Jumat, 13 Februari 2015

O, mother earth



 Kita tidak dapat memastikan bahwa kedepannya kita masih dapat meminum air bersih atau tidak? Makanan yang tercukupi atau tidak?
 Anak-anak manis yang sehat atau anak-anak yang cacat?
Rumah-rumah cantik dengan warna cerah atau dinding-dinding rumah yang pudar dan kelam karena korosi?
 Sinar matahari yang hangat atau radiasi matahari yang menyakitkan?

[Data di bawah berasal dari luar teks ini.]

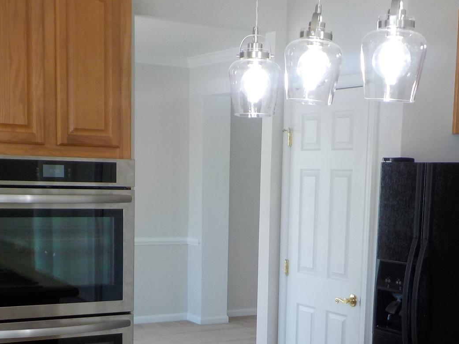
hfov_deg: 32.7
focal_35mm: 59
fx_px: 782
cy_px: 299
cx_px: 257
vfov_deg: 24.2
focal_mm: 4.1
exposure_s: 1/40
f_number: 3.3
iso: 125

Kita tidak pernah bisa tahu kemungkinan-kemungkinan yang terjadi
Maka, dengan melihat itu Stephen Hawking dan juga beberapa ilmuwan lainnya selalu mewaspadai kita untuk berpikir lebih kedepannya dalam melakukan antisipasi. Kita tidak bisa memungkiri bahwa tidak hanya kitalah makhluk yang cerdas dan pandai di galaksi ini. Ada begitu banyak galaksi dengan kehidupannya yang mungkin lebih maju dari kita. Bisa jadi, mereka akan menyerang kita beberapa ratus tahun lagi dan tidak bisa menjamin bahwa mereka bersahabat atau tidak. Maka, untuk tetap bertahan dan melihat wajah cucu-cucu kita kelak adalah dengan menyebar populasi kita sampai ke ruang angkasa. Kita tidak memiliki cara untuk memperbaiki kerusakan-kerusakan eksponen yang terus berlanjut.
Kita terus melompat setinggi-tingginya. Tujuan kita adalah menggapai udara setinggi-tingginya. Kita berpijak di tanah. Namun, semakin tinggi kita melompat, semakin retak pula pijakan kita. Ketika kita ingin melompat lebih tinggi lagi, di mana tumpuan kita? Sedang yang tertinggal adalah tumpuan yang retak. Kita tidak bisa apa-apa selain memanfaatkan teknologi yang telah kita bangun selama berates-ratus tahun. Apa gunanya kita merangkai roket secanggih-canggihnya bila bukan untuk tetap bertahan hidup di tengah ancaman-ancaman yang semakin mendesak.
TAPI, adakah tempat terbaik selain bumi yang persentase layak huninya 100%
apa kita akan terus berbuat dan menguranginya hingga 70% bahkan 25% saja?